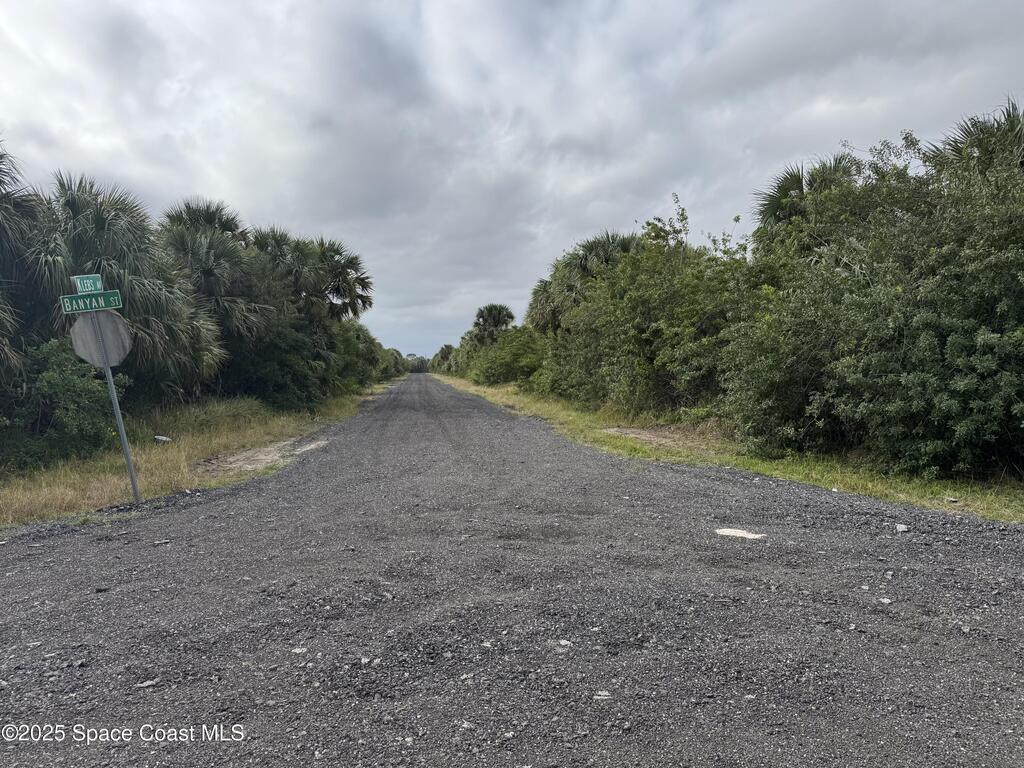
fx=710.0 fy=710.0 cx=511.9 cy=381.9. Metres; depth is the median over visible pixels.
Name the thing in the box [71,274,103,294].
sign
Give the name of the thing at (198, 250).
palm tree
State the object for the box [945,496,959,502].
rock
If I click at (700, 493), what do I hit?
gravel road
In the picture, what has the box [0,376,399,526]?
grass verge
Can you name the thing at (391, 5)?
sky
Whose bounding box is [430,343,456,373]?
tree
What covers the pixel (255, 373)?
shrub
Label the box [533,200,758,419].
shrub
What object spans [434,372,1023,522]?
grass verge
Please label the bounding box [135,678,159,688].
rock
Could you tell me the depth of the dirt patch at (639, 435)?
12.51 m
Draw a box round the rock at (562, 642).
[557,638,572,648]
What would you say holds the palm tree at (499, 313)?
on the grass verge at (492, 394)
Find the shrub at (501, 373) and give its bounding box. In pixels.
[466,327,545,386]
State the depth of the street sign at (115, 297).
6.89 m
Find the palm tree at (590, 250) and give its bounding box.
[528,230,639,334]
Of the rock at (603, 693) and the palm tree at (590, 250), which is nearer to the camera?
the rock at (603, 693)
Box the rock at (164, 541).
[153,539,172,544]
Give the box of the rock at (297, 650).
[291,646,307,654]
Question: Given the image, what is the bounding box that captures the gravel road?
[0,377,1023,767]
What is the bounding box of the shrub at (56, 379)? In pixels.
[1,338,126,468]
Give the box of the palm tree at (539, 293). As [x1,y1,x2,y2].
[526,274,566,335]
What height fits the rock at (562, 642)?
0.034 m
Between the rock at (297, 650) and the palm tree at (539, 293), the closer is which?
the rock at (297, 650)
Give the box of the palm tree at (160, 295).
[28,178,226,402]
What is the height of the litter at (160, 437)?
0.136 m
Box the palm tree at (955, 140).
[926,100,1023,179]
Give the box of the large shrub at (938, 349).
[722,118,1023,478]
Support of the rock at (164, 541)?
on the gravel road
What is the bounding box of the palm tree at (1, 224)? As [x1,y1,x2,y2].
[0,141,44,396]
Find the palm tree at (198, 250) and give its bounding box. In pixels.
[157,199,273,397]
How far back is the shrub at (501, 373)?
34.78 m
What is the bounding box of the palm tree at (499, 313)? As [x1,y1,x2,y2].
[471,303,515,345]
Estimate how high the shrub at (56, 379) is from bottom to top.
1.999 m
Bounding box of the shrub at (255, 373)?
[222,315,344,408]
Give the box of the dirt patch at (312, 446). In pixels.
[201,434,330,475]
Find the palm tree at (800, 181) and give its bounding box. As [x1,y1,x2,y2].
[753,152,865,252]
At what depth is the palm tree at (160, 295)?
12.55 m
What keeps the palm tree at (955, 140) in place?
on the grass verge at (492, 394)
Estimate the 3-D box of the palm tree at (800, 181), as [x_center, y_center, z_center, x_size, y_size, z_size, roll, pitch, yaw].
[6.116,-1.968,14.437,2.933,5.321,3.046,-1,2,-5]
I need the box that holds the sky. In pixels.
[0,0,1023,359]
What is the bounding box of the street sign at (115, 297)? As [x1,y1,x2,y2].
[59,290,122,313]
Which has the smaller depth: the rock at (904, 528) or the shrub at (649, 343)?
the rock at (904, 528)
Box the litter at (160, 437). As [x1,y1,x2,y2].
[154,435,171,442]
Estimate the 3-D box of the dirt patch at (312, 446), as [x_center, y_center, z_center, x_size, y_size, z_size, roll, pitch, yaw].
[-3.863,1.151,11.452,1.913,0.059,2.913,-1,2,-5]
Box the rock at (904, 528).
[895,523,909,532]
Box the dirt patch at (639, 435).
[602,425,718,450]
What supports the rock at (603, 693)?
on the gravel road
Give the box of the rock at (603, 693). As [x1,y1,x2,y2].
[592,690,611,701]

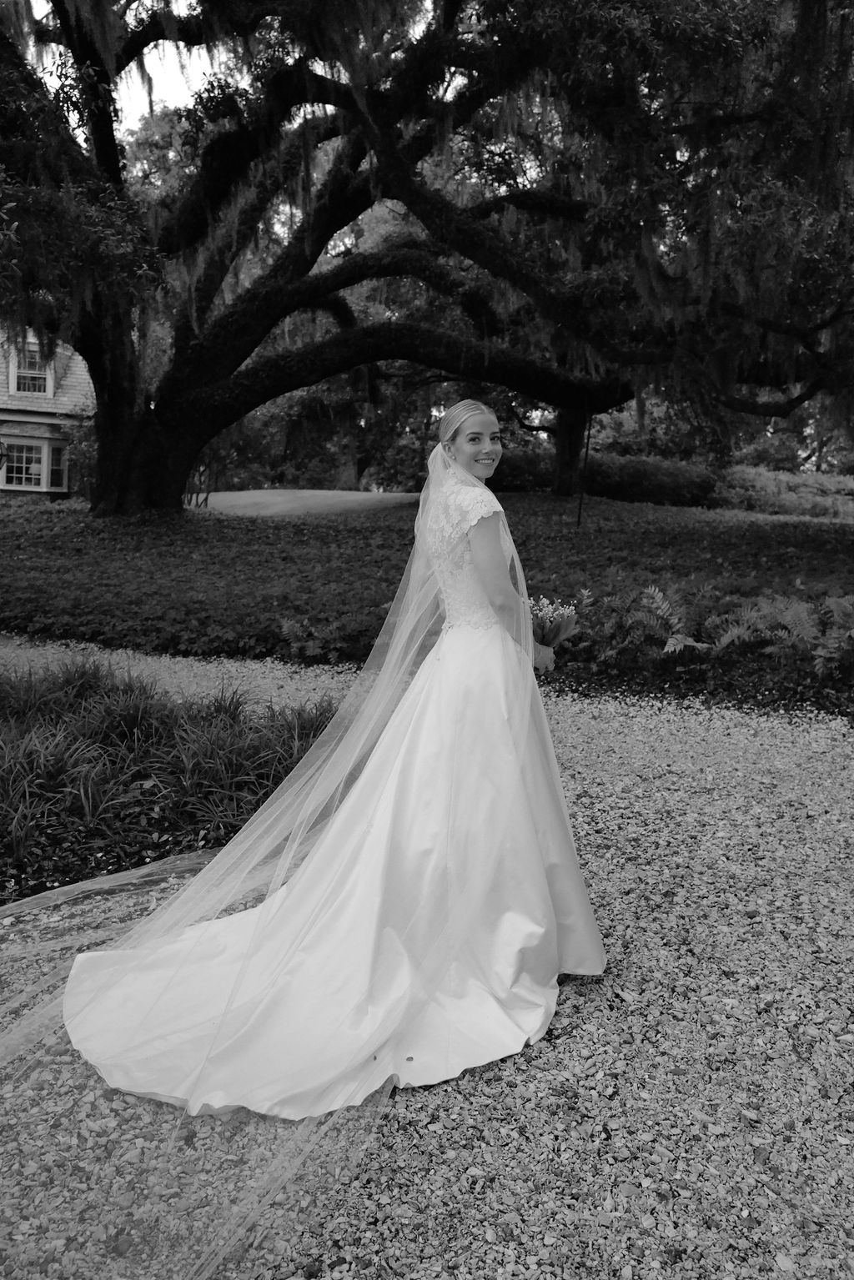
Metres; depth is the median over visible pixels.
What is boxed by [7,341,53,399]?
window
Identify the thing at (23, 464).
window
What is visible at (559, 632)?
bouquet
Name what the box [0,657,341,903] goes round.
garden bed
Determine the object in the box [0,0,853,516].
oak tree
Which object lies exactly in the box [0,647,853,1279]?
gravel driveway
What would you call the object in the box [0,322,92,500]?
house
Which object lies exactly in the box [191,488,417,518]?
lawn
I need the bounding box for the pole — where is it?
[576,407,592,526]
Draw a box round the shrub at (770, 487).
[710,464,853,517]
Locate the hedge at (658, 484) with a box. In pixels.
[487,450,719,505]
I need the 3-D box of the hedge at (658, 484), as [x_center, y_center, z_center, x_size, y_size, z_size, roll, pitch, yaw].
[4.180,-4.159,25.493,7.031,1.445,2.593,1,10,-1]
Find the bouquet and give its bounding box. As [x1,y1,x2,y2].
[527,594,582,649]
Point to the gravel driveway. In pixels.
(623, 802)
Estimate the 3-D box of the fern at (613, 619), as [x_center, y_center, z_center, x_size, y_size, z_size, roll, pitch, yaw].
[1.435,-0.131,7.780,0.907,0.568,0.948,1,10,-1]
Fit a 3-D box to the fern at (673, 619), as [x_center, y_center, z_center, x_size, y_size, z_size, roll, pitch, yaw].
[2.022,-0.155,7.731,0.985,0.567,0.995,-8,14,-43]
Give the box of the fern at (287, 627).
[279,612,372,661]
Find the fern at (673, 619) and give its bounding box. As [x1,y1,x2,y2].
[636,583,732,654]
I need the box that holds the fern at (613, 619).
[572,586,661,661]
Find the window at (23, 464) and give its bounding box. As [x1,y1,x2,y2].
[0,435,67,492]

[YOUR INSTRUCTIONS]: Set down nothing but the lines from the one containing "Name what the box [0,657,341,903] goes round." through the end of the entries above, exactly as written, both ends counted.

[RESPONSE FOR THIS EXERCISE]:
Name what the box [0,657,341,903] goes round.
garden bed
Determine the object in the box [0,0,853,516].
oak tree
Which object lies exactly in the box [0,647,853,1279]?
gravel driveway
What would you call the object in the box [0,322,92,500]?
house
Which object lies exactly in the box [191,488,417,518]?
lawn
I need the bounding box for the pole — where is it?
[576,407,592,526]
Draw a box round the shrub at (770, 487).
[710,464,853,517]
Locate the hedge at (658, 484) with a box. In pixels.
[487,450,719,505]
I need the 3-D box of the hedge at (658, 484), as [x_center, y_center, z_center, x_size, y_size, z_size, roll, pitch, yaw].
[4.180,-4.159,25.493,7.031,1.445,2.593,1,10,-1]
Find the bouquet and give its bounding box. As [x1,y1,x2,y2].
[527,594,582,649]
Point to the gravel driveway. In pixels.
(623, 802)
Estimate the 3-D box of the fern at (613, 619), as [x_center, y_center, z_center, x_size, y_size, z_size, roll, pitch, yaw].
[1.435,-0.131,7.780,0.907,0.568,0.948,1,10,-1]
Fit a 3-D box to the fern at (673, 619), as [x_center, y_center, z_center, x_size, y_size, z_size, roll, pitch, yaw].
[2.022,-0.155,7.731,0.985,0.567,0.995,-8,14,-43]
Give the box of the fern at (287, 627).
[279,612,372,661]
Find the fern at (673, 619) and give its bounding box. As [x1,y1,x2,y2].
[636,583,732,654]
I need the box that holds the fern at (613, 619).
[572,586,661,661]
Find the window at (23, 464) and give its bounding box. As [x1,y1,x2,y2].
[0,435,67,492]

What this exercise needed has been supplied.